Et pour s’enrôler « Il se faut adresser en la rue de faulse Religion, au logis de Madame Idolatrie, à l’enseigne d’Abus, & là demander le Prince des ténèbres, & vous serez enroollez de rechef. ».

C’est sans doute à partir du texte attribué à Théodore de Bèze, « Satyres Chrétiennes de la cuisine papale » ([179]), que le mot « marmite » acquiert une connotation injurieuse, renvoyant à l’hypocrisie, l’ivrognerie et la gloutonnerie attribuées à l’église de Rome par les réformés. Cette image joue sur la symbolique souvent utilisée pour représenter l’Enfer.

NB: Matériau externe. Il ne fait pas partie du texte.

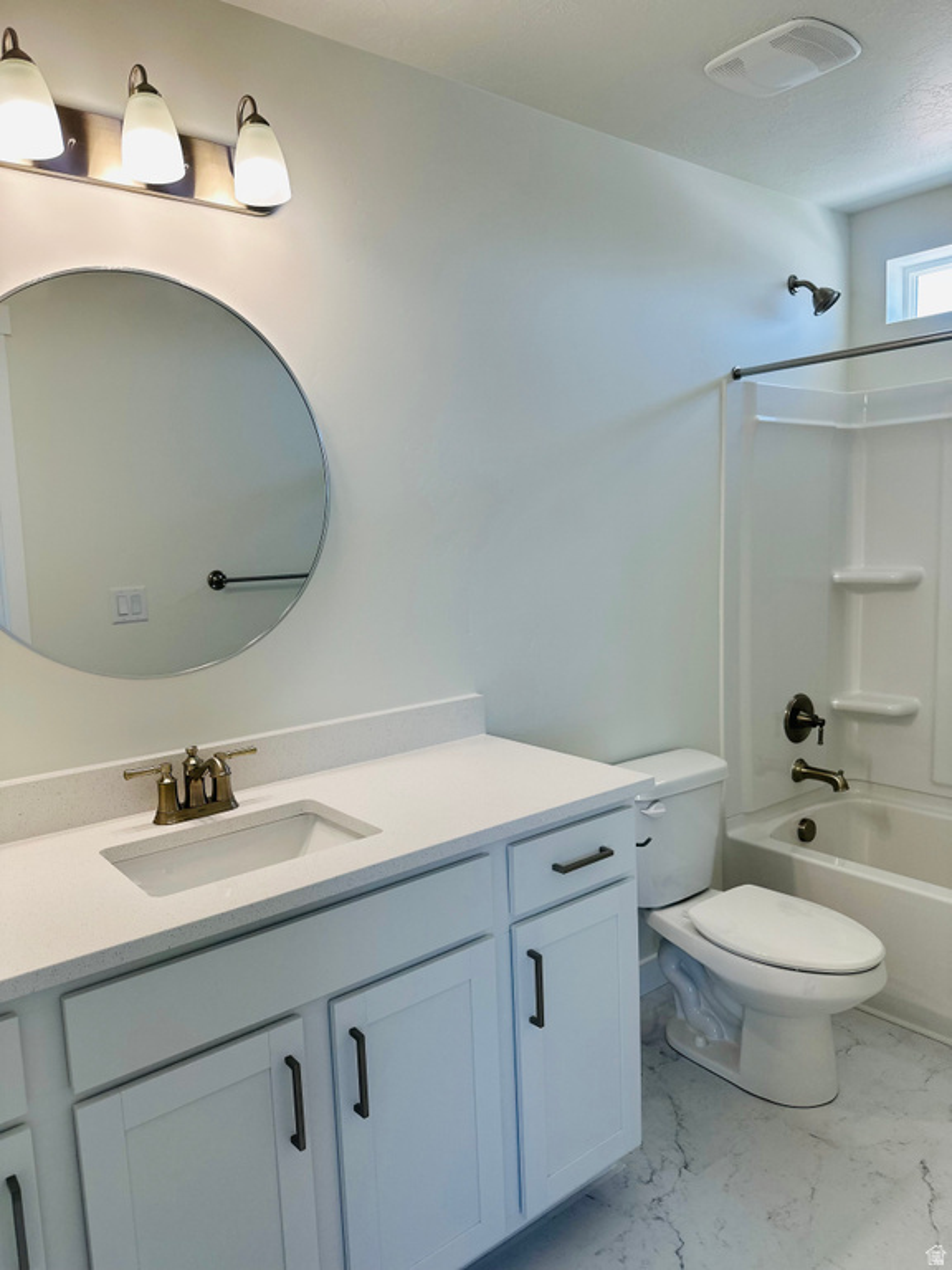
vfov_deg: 71.6
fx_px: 880
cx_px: 476
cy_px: 635
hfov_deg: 56.8
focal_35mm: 24
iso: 80
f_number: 1.78
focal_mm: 6.86
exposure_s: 1/200
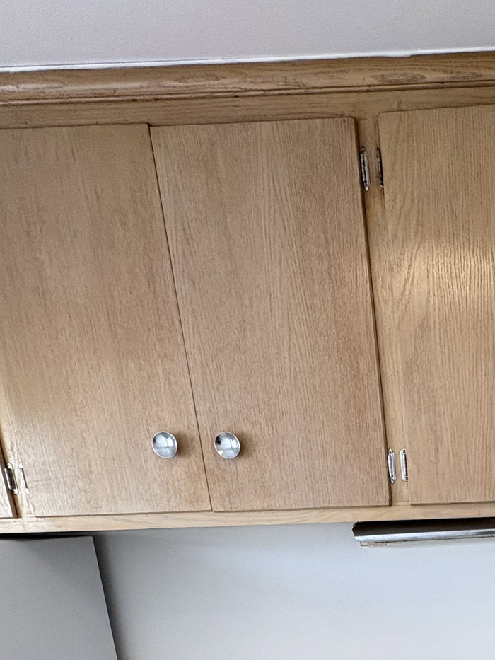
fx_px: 610
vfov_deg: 46.9
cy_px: 667
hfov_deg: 37.9
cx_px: 525
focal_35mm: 32
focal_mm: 2.22
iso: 100
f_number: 2.2
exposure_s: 1/120
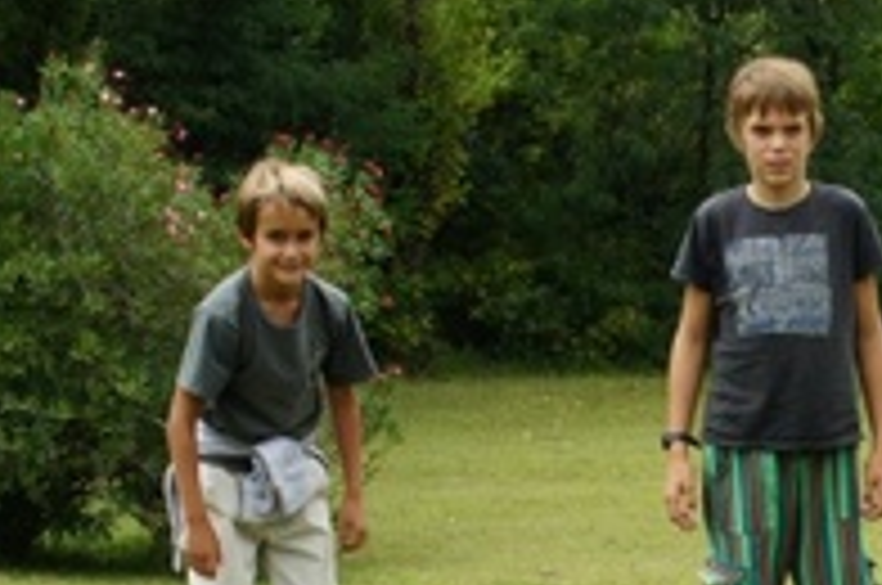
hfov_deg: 11.9
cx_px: 778
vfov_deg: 7.9
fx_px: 4198
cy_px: 711
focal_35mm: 172
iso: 200
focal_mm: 35
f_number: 8
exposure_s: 1/200
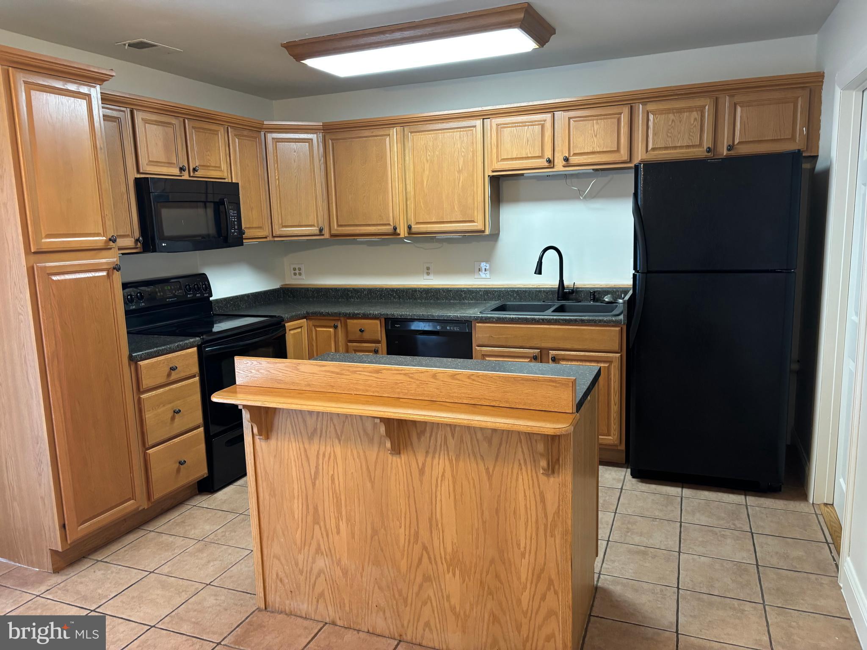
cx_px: 434
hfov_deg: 67.3
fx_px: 651
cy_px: 325
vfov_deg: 53.1
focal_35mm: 26
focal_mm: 5.96
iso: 250
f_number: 1.6
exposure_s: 1/60
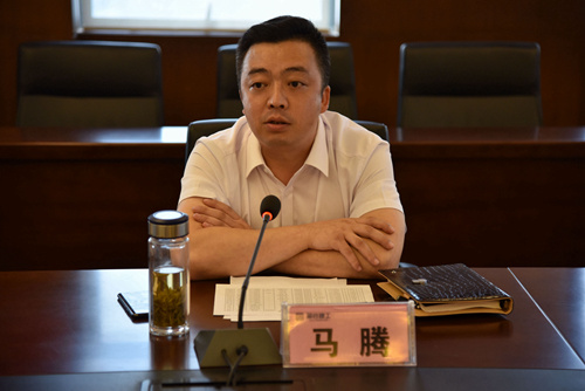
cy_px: 196
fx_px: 1496
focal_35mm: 92
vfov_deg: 14.9
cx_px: 292
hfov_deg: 22.1
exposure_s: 1/100
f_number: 4
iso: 1400
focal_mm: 92
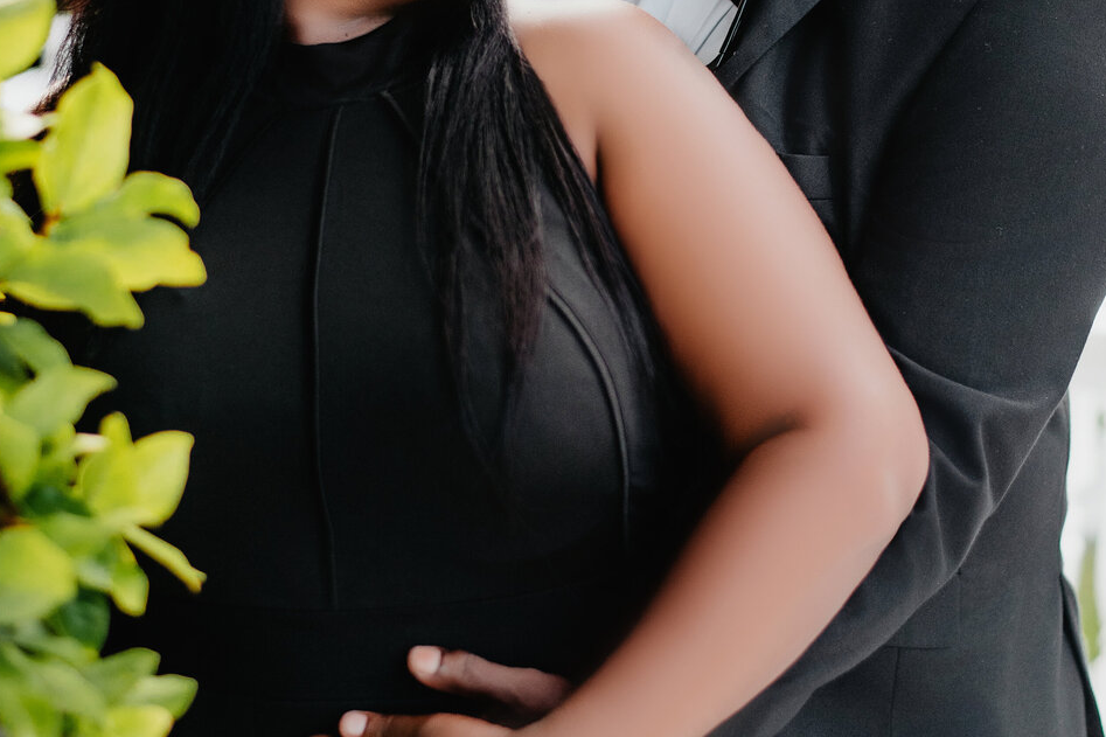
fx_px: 2918
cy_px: 227
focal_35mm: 95
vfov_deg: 14.4
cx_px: 618
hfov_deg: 21.5
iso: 250
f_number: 1.8
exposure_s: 1/1600
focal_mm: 50
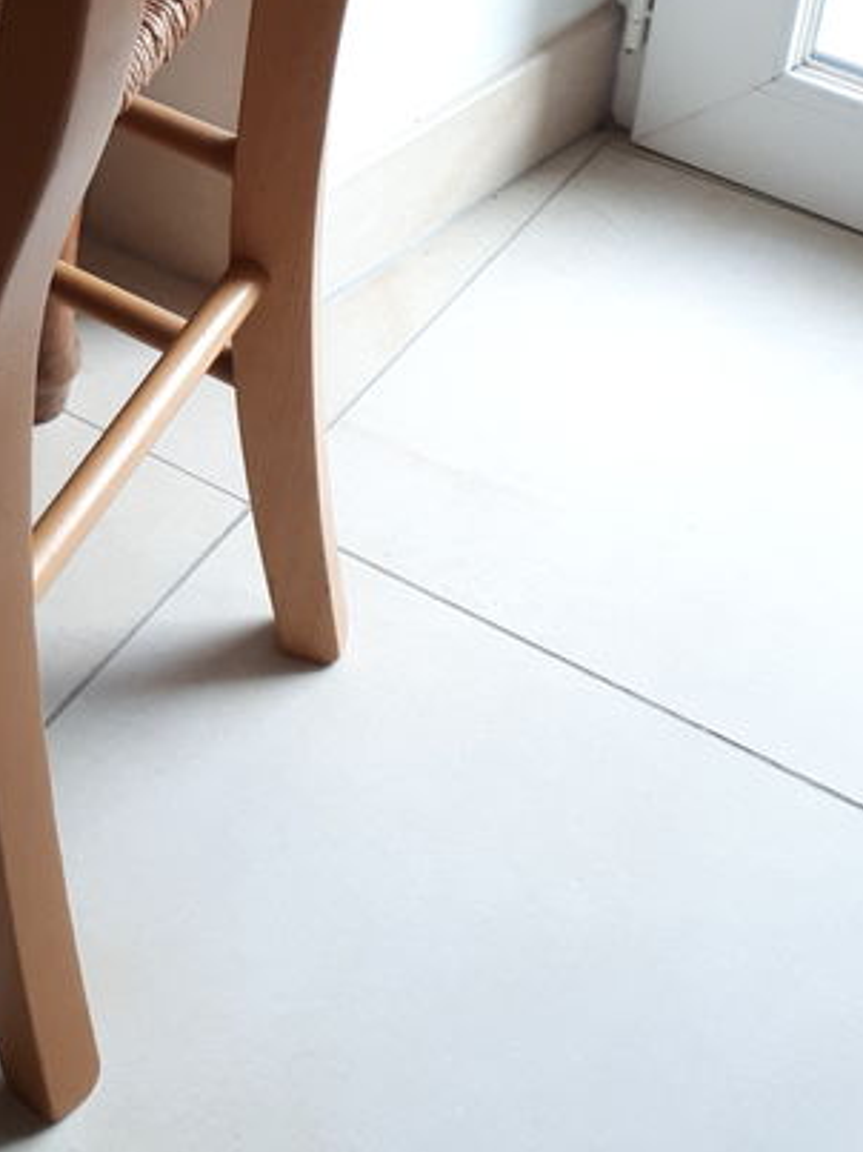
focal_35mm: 67
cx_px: -146
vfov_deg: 27.4
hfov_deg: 20.6
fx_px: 2228
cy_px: 20
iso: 100
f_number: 1.9
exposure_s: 1/33
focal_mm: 3.6
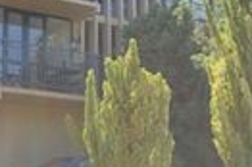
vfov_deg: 12.6
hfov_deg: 18.9
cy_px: 30
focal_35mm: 108
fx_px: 755
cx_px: 135
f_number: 5.6
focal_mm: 20
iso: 100
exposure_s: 1/125
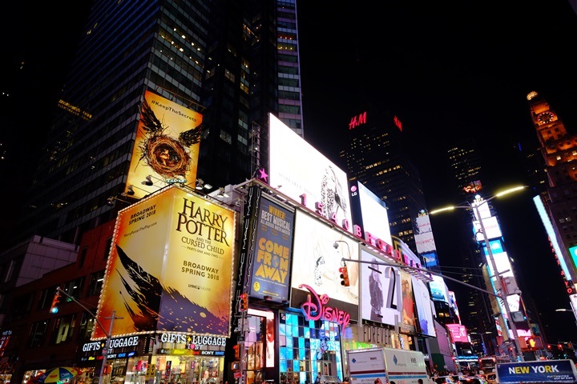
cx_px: 288
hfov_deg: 81.2
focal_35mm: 21
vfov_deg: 59.5
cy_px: 192
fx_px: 337
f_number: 3.6
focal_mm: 14
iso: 800
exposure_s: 1/125
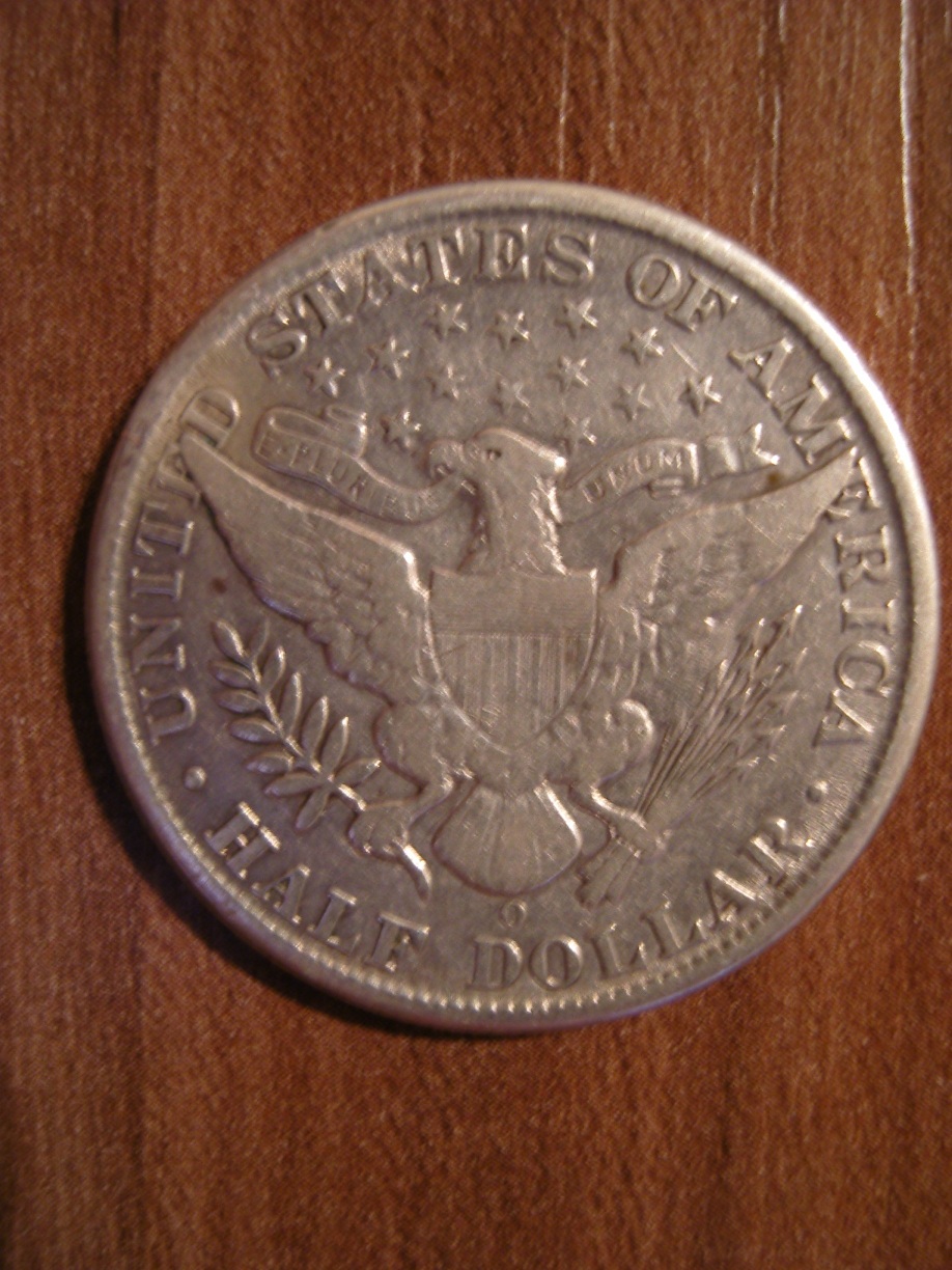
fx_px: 1247
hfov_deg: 41.8
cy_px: 635
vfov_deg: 54.0
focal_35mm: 34
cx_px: 476
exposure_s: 1/2
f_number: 2.8
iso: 200
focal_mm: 7.3
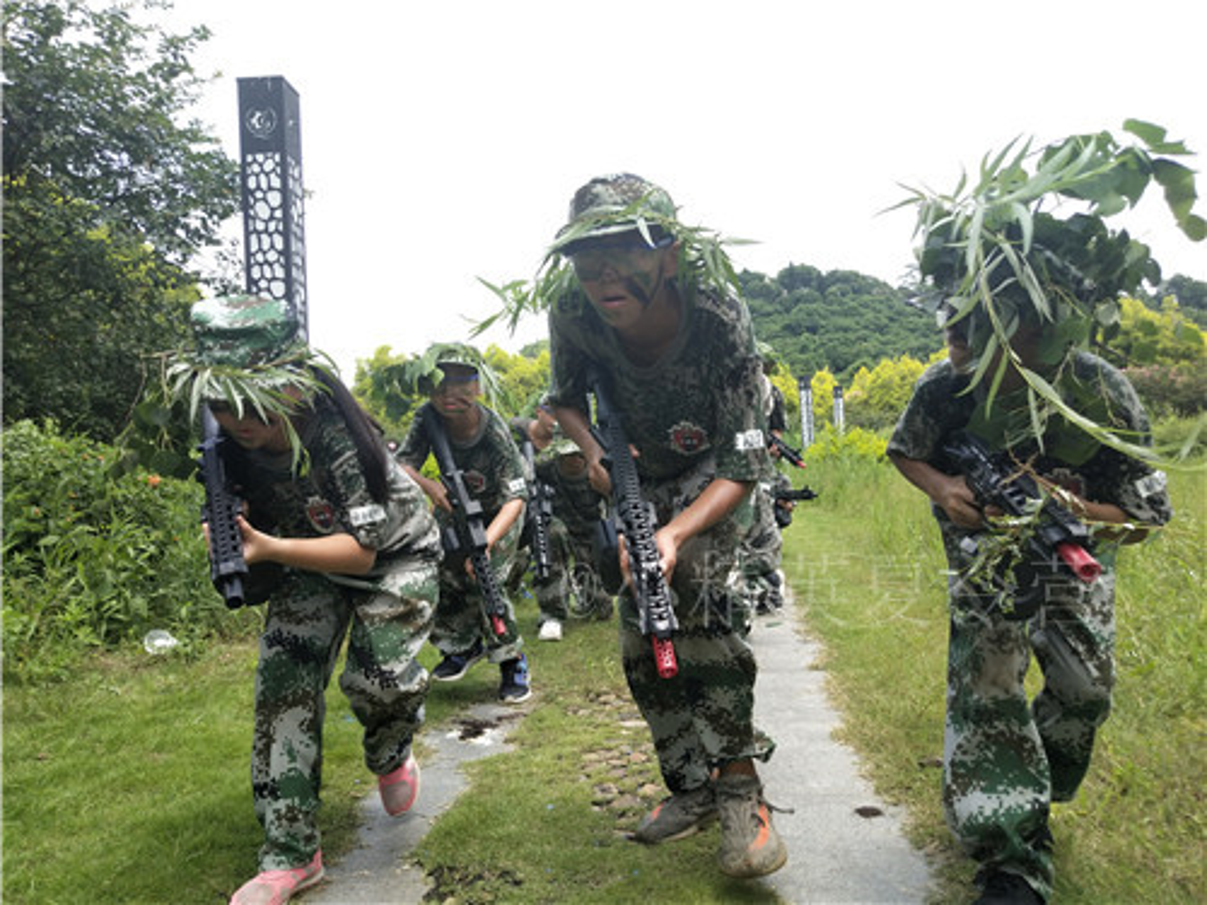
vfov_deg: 46.8
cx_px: 604
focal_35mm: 30
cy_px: 452
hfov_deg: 60.0
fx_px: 1046
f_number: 1.8
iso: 50
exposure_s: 1/660
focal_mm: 3.95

Si le terme avant 1560 n’est pas vraiment utilisé, il devient récurrent dans les écrits protestants à partir de cette date, à tel point que les catholiques reprennent à leur compte le caractère insultant du terme pour en qualifier en retour les réformés. C’est Thomas Beauxamis qui en tente une justification théologique dans son ouvrage « La marmite renversée et fondue, de laquelle notre Dieu parle par les saints prophètes » ([177]).